Ein saftiger glutenfreier Marillen-Mohnkuchen mit braunem Reismehl, Sorghum und Mohn. Ein etwas aufwendigeres Sommerrezept mit österreichischem Charakter und viel Geschmack, das sich auf alle Fälle lohnt, zu backen. Genussgarantie!
Für eine Springform mit 26 cm Durchmesser
Mürbeteig
- 105 g braunes Reismehl
- 105 g Sorghummehl
- 70 g Mandelmehl
- 60 g Tapiokastärke
- 1 Ei
- 2 TL Flohsamenschalenpulver
- 220 g kalte Butter
- 1 EL Zucker
- 2–3 EL eiskaltes Wasser (nach Bedarf)
Rührteig
- 130 g weiche Butter
- 150 g brauner Zucker
- 3 große Eier
- 200 g Grau-Mohn, gemahlen (am besten aus dem Waldviertel)
- 50 g braunes Reismehl
- 50 g Mandelmehl
- 50 g Tapiokastärke
- 1 TL Flohsamenschalenpulver
- 1 TL Weinstein-Backpulver
- 100 ml Milch
- 2 EL Balsamico-Essig
Belag
- 600 g Marillen, gewaschen und entsteint
Außerdem
- Butter für die Form

Zubereitung
Mürbeteig
Braunes Reismehl, Sorghummehl, Mandelmehl, Tapiokastärke, Flohsamenschalenpulver und Zucker vermischen.
Die kalte Butter in Stückchen dazugeben und rasch einarbeiten.
Das Ei und anschließend so viel eiskaltes Wasser zufügen, bis ein gut formbarer Teig entsteht.
Zu einer Kugel formen und etwa 30 Minuten im Kühlschrank ruhen lassen.
Eine gefettete Springform mit dem Teig auslegen. Den Boden mehrmals mit einer Gabel einstechen.
Bei 180 °C Ober-/Unterhitze etwa 10 Minuten vorbacken.
Rührteig
Butter und Zucker schaumig schlagen.
Die Eier einzeln unterrühren.
Mohn, Reismehl, Mandelmehl, Tapiokastärke, Flohsamenschalenpulver und Weinstein-Backpulver vermischen.

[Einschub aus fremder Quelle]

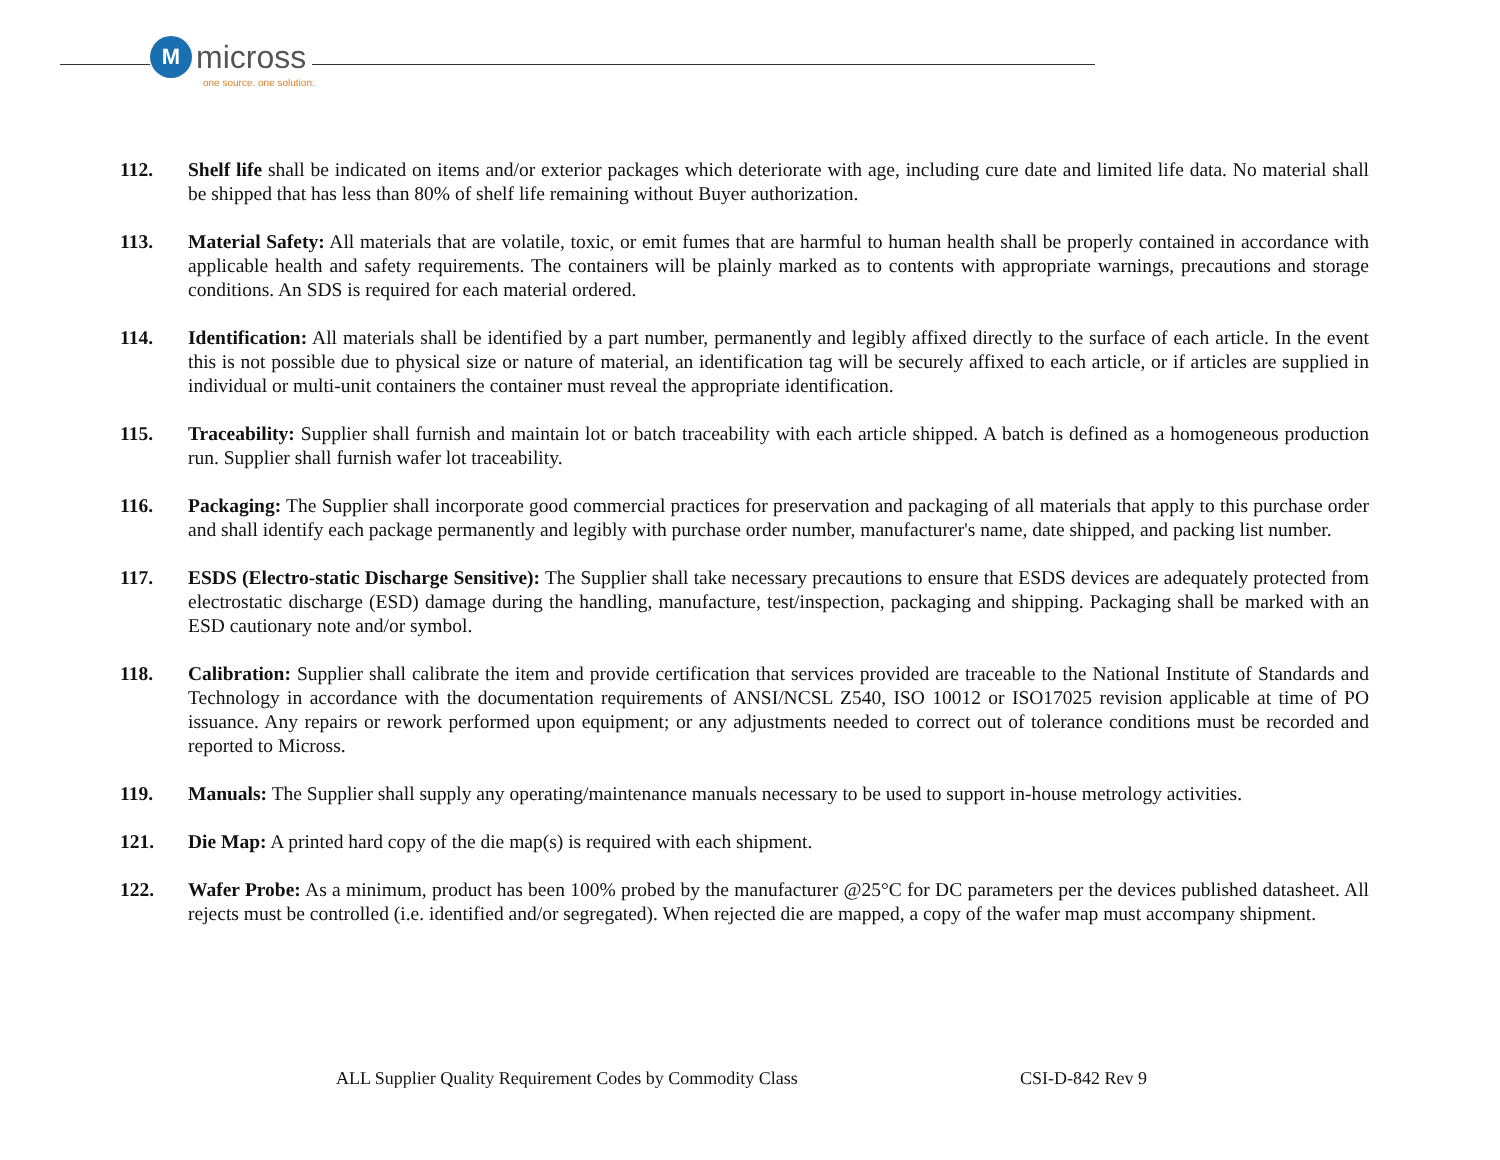M
micross
one source. one solution.
112. Shelf life shall be indicated on items and/or exterior packages which deteriorate with age, including cure date and limited life data. No material shall be shipped that has less than 80% of shelf life remaining without Buyer authorization.
113. Material Safety: All materials that are volatile, toxic, or emit fumes that are harmful to human health shall be properly contained in accordance with applicable health and safety requirements. The containers will be plainly marked as to contents with appropriate warnings, precautions and storage conditions. An SDS is required for each material ordered.
114. Identification: All materials shall be identified by a part number, permanently and legibly affixed directly to the surface of each article. In the event this is not possible due to physical size or nature of material, an identification tag will be securely affixed to each article, or if articles are supplied in individual or multi-unit containers the container must reveal the appropriate identification.
115. Traceability: Supplier shall furnish and maintain lot or batch traceability with each article shipped. A batch is defined as a homogeneous production run. Supplier shall furnish wafer lot traceability.
116. Packaging: The Supplier shall incorporate good commercial practices for preservation and packaging of all materials that apply to this purchase order and shall identify each package permanently and legibly with purchase order number, manufacturer's name, date shipped, and packing list number.
117. ESDS (Electro-static Discharge Sensitive): The Supplier shall take necessary precautions to ensure that ESDS devices are adequately protected from electrostatic discharge (ESD) damage during the handling, manufacture, test/inspection, packaging and shipping. Packaging shall be marked with an ESD cautionary note and/or symbol.
118. Calibration: Supplier shall calibrate the item and provide certification that services provided are traceable to the National Institute of Standards and Technology in accordance with the documentation requirements of ANSI/NCSL Z540, ISO 10012 or ISO17025 revision applicable at time of PO issuance. Any repairs or rework performed upon equipment; or any adjustments needed to correct out of tolerance conditions must be recorded and reported to Micross.
119. Manuals: The Supplier shall supply any operating/maintenance manuals necessary to be used to support in-house metrology activities.
121. Die Map: A printed hard copy of the die map(s) is required with each shipment.
122. Wafer Probe: As a minimum, product has been 100% probed by the manufacturer @25°C for DC parameters per the devices published datasheet. All rejects must be controlled (i.e. identified and/or segregated). When rejected die are mapped, a copy of the wafer map must accompany shipment.
ALL Supplier Quality Requirement Codes by Commodity Class
CSI-D-842 Rev 9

Die trockenen Zutaten abwechselnd mit der Milch unter die schaumig geschlagene Buttermasse rühren.
Zum Schluss den Balsamico-Essig einarbeiten.

Fertigstellen
Die Mohnmasse auf dem vorgebackenen Boden verteilen.
Die halbierten Marillen dicht darauf setzen.

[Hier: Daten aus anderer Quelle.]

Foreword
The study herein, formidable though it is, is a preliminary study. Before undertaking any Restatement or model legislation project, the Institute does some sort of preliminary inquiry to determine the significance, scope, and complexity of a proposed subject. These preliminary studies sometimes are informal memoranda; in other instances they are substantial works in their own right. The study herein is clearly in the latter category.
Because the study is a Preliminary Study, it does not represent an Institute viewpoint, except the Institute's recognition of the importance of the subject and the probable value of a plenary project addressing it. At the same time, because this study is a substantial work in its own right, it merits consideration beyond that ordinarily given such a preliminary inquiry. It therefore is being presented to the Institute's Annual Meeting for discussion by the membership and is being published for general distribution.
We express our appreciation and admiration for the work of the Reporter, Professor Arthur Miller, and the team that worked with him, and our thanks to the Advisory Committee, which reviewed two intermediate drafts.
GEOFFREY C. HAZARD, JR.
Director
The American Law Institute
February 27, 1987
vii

Den Kuchen bei 180 °C Ober-/Unterhitze etwa 55–60 Minuten backen.
Vollständig auskühlen lassen und nach Belieben leicht mit Staubzucker bestäuben.

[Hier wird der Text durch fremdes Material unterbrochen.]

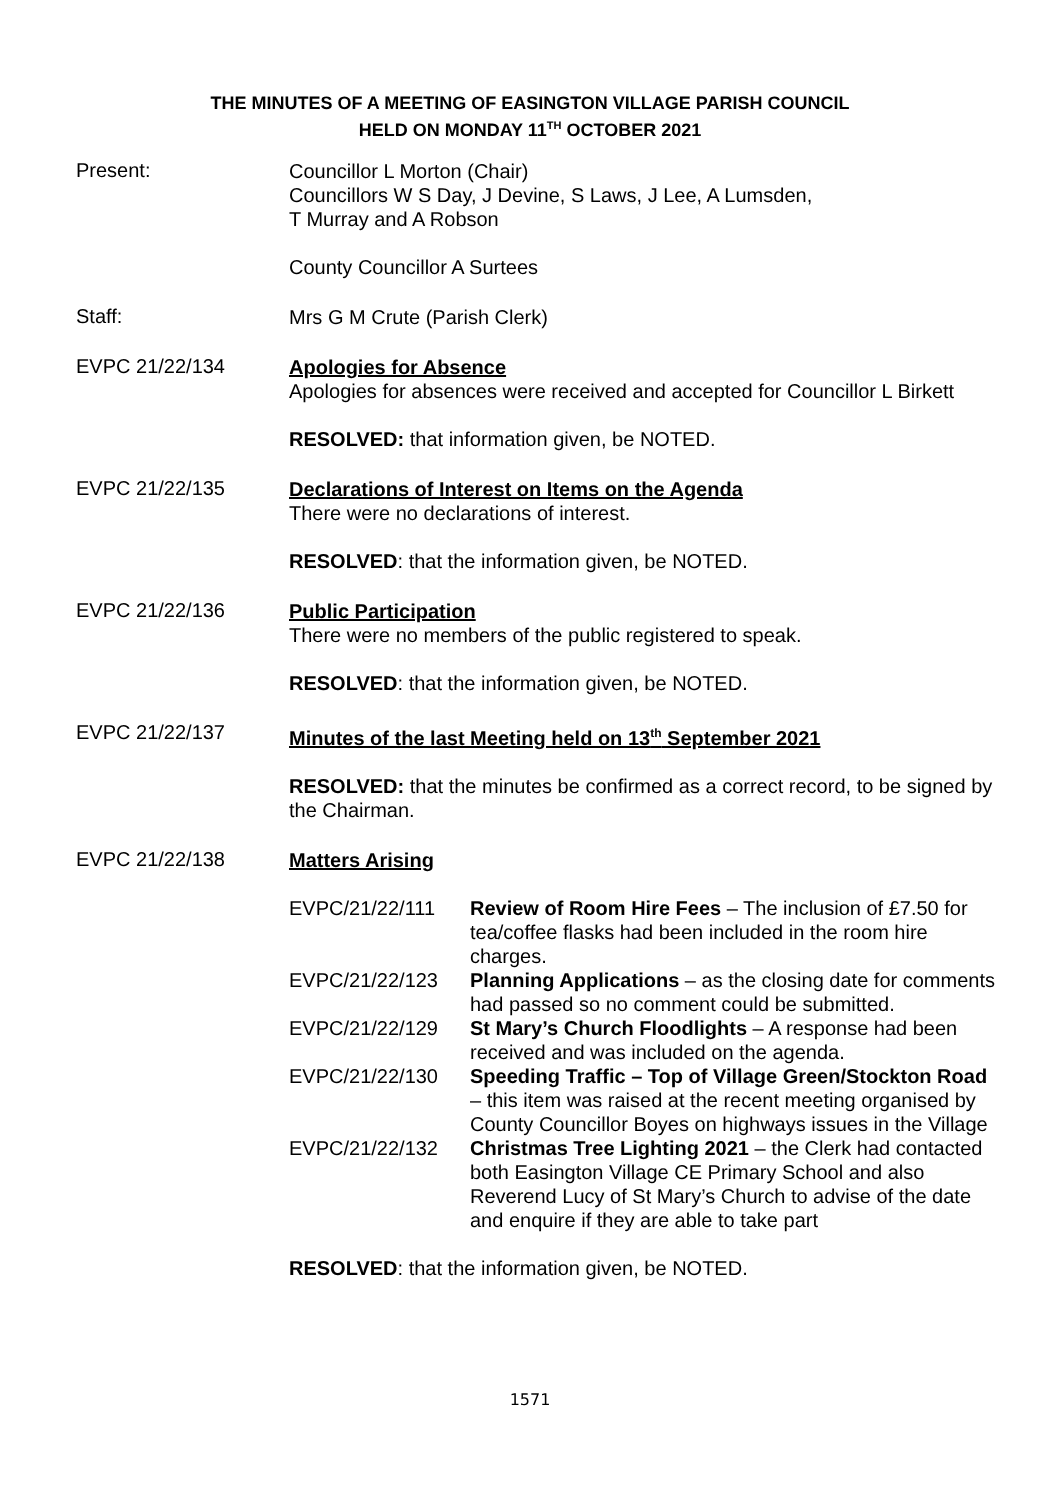THE MINUTES OF A MEETING OF EASINGTON VILLAGE PARISH COUNCIL
HELD ON MONDAY 11<sup>TH</sup> OCTOBER 2021
Present:
Councillor L Morton (Chair)
Councillors W S Day, J Devine, S Laws, J Lee, A Lumsden,
T Murray and A Robson
County Councillor A Surtees
Staff:
Mrs G M Crute (Parish Clerk)
EVPC 21/22/134
Apologies for Absence
Apologies for absences were received and accepted for Councillor L Birkett
RESOLVED: that information given, be NOTED.
EVPC 21/22/135
Declarations of Interest on Items on the Agenda
There were no declarations of interest.
RESOLVED: that the information given, be NOTED.
EVPC 21/22/136
Public Participation
There were no members of the public registered to speak.
RESOLVED: that the information given, be NOTED.
EVPC 21/22/137
Minutes of the last Meeting held on 13<sup>th</sup> September 2021
RESOLVED: that the minutes be confirmed as a correct record, to be signed by the Chairman.
EVPC 21/22/138
Matters Arising
EVPC/21/22/111 Review of Room Hire Fees – The inclusion of £7.50 for tea/coffee flasks had been included in the room hire charges.
EVPC/21/22/123 Planning Applications – as the closing date for comments had passed so no comment could be submitted.
EVPC/21/22/129 St Mary’s Church Floodlights – A response had been received and was included on the agenda.
EVPC/21/22/130 Speeding Traffic – Top of Village Green/Stockton Road – this item was raised at the recent meeting organised by County Councillor Boyes on highways issues in the Village
EVPC/21/22/132 Christmas Tree Lighting 2021 – the Clerk had contacted both Easington Village CE Primary School and also Reverend Lucy of St Mary’s Church to advise of the date and enquire if they are able to take part
RESOLVED: that the information given, be NOTED.
1571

Notiz aus der Soilitude-Küche
Das eiskalte Wasser ist für diesen glutenfreien Mürbeteig besonders wichtig. Braunes Reismehl und Sorghummehl nehmen Flüssigkeit anders auf als Weizenmehl. Das Wasser sorgt dafür, dass der Teig geschmeidig bleibt und sich gut ausrollen oder in die Form drücken lässt. Die Flohsamenschalen sorgen für zusätzliche Bindung und eine angenehm mürbe Konsistenz.
Mohn und Marillen sind übrigens ein wunderbares österreichisches Sommerpaar – die leichte Säure der Frucht bringt die nussigen Aromen des Mohns besonders schön zur Geltung.